TEXTE ÉTUDIÉ -
****************

Jeune prodige du cinéma, chérif Ace Faty, 36 ans, s’engage dans la révolution du cinéma sénégalais. Abandonnant ses études en Droit, il se consacre au cinéma et mobilise avec abnégation toutes ses forces pour offrir au public des productions cinématographiques riches de 14 films à déguster avec des popcorns.

Lisez entre les lignes son parcours, ses expériences et ses réalisations !

Nous aimerons davantage en savoir plus sur le métier de réalisateur. Pouvez-vous un peu nous en parler en retraçant votre parcours ?

 Ça sera avec plaisir !

Je suis scénariste et Réalisateur de cinéma, aussi producteur dans le club « cinegal pictures ». Mon premier job c’est la réalisation : elle consiste à faire des films, raconter des histoires d’ici et d’ailleurs à travers la vidéo. Le réalisateur est au centre de deux équipes : les techniciens et les acteurs.  Il les dirige, les oriente ensemble afin de produire une œuvre qu’on appelle fiction, une branche du cinéma.

****************

LES CONSIGNES -
A. Répondez à ces questions sur l'entretien avec le cinéaste Chérif Ace Faty :
(i) Quelles études a-t-il abandonnées ?
(ii) Dans quel club est-il producteur ?
(iii) Entre quelles deux équipes se trouve le réalisateur ?
B. Prolongez l'entretien avec le cinéaste Chérif Ace Faty en repartant de sa dernière phrase.
Les entrées placées plus bas ne vous serviront pas.

(Entrées de données enregistrées)

****************

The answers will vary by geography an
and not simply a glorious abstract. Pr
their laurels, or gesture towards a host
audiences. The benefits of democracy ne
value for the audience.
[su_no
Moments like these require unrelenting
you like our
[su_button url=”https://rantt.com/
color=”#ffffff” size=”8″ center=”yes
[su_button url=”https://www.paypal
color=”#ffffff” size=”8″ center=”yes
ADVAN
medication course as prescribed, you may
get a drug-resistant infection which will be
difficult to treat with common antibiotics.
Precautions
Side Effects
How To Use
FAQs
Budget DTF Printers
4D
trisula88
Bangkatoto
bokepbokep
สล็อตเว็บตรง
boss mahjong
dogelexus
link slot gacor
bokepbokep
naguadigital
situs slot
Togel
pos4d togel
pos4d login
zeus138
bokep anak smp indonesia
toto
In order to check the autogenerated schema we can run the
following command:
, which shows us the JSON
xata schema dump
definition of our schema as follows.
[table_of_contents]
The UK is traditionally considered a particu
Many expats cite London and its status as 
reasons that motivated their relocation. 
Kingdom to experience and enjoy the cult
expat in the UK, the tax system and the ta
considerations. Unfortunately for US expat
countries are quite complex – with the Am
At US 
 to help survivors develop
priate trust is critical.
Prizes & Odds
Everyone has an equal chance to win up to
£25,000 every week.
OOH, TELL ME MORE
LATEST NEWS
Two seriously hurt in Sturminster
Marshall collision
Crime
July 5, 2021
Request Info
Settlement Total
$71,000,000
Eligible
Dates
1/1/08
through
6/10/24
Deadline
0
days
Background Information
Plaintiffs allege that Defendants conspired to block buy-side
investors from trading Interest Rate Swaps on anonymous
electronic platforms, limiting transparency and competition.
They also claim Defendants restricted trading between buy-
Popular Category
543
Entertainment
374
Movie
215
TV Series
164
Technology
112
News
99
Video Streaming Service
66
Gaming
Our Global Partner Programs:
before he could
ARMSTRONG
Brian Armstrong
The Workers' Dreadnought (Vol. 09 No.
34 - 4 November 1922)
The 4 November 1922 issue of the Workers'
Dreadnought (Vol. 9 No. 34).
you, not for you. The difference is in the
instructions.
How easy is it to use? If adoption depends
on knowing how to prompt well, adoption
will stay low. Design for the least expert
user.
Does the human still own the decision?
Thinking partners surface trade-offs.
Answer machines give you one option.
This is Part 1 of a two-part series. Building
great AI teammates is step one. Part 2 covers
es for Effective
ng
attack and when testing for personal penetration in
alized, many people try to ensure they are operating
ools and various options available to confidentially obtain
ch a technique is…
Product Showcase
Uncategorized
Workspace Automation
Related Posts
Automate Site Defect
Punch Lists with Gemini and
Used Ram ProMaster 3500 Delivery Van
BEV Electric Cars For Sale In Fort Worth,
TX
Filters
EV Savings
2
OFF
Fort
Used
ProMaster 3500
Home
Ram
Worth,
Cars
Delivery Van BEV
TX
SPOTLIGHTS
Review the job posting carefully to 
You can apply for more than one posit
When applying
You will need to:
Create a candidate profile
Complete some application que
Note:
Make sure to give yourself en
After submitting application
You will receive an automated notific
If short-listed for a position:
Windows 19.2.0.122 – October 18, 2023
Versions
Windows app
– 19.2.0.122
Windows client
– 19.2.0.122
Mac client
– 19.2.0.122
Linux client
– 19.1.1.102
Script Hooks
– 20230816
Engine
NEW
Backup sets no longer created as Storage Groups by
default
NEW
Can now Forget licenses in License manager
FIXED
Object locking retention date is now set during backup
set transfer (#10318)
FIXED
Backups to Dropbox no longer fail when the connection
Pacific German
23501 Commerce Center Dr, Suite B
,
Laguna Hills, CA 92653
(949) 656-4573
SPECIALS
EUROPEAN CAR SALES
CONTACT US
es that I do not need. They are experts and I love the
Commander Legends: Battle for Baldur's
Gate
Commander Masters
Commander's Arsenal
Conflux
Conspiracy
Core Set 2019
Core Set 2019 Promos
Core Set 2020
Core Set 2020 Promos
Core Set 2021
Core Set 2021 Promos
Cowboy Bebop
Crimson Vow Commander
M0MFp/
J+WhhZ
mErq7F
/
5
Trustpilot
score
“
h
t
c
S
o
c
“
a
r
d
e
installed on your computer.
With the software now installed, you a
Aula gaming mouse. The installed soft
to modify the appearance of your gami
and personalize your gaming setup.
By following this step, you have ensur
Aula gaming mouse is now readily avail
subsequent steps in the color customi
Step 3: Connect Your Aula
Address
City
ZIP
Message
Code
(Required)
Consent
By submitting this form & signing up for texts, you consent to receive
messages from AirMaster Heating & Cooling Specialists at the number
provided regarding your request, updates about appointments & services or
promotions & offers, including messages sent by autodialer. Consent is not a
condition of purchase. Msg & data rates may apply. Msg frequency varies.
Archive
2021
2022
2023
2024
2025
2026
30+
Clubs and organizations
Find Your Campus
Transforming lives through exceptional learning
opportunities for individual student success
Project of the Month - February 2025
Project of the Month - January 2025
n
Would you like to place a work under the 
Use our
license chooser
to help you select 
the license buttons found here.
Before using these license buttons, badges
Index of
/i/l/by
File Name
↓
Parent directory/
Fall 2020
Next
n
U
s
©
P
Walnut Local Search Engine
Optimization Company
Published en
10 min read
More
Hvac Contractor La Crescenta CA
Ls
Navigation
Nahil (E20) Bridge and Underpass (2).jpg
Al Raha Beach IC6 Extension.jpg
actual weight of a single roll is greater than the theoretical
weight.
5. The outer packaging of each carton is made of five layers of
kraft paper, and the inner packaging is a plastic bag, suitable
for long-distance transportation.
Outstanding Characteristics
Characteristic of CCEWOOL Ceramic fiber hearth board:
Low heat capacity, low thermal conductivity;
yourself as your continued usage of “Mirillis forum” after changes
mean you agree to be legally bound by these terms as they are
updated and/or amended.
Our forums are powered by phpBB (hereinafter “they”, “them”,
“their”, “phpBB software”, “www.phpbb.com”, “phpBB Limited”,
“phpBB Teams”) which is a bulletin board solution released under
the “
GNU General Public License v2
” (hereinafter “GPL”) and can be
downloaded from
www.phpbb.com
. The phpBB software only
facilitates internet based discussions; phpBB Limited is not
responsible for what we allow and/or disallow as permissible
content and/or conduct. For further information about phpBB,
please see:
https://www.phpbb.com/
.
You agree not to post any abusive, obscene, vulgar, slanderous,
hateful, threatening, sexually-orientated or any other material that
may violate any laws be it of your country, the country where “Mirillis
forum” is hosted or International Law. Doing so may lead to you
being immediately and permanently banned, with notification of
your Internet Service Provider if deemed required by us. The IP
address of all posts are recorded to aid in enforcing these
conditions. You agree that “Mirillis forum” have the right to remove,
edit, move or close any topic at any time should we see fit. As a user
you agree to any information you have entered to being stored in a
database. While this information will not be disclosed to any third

****************

VOS RÉPONSES -
A.
(i) Ses études en Droit.
(ii) Le club « cinegal pictures ».
(iii) Les techniciens et les acteurs.

B.
La fiction, bien qu’imaginaire, tire sa source dans ma réalité. J’ai fait 14 films, des courts et longs métrages, et deux séries tv. Parmi les films que j’ai faits, je peux citer « Shift », « Panique à domicile », « Karine », « Poussière d’espoir », etc.…Et parmi les séries tv, je peux citer « Impasse », « Dikoon », « Mbakou ».

Le cinéma m’a permis d’avoir une autre lecture du monde et de la vie. J’ai participé à des festivals de cinéma et ai été nominé dans d’autres. J’ai eu une mention spéciale du jury au festival « Image et vie » pour mon film « 4 fois zéro » ; j’ai eu le prix du public au festival « Kortos rek » pour mon film « Karine », ce même film a été nominé au festival « Ecrans noirs » du Cameroun, il a aussi gagné le grand prix du festival euro-africain de Tiznit au Maroc en 2019. Le cinéma a fait de moi l’invité d’honneur du festival de Settat au Maroc et il m’a décerné un diplôme de réalisation en Tunisie. J’ai reçu un diplôme de reconnaissance signé par le ministre de la Culture M. Abdoulaye Diop pour le travail abattu sur le cinéma. J’ai créé un club de productions cinématographiques qui s’appelle « Cinegal pictures » spécialisé dans la fiction et la formation d’acteurs de cinéma.

Comment trouvez-vous le cinéma sénégalais ?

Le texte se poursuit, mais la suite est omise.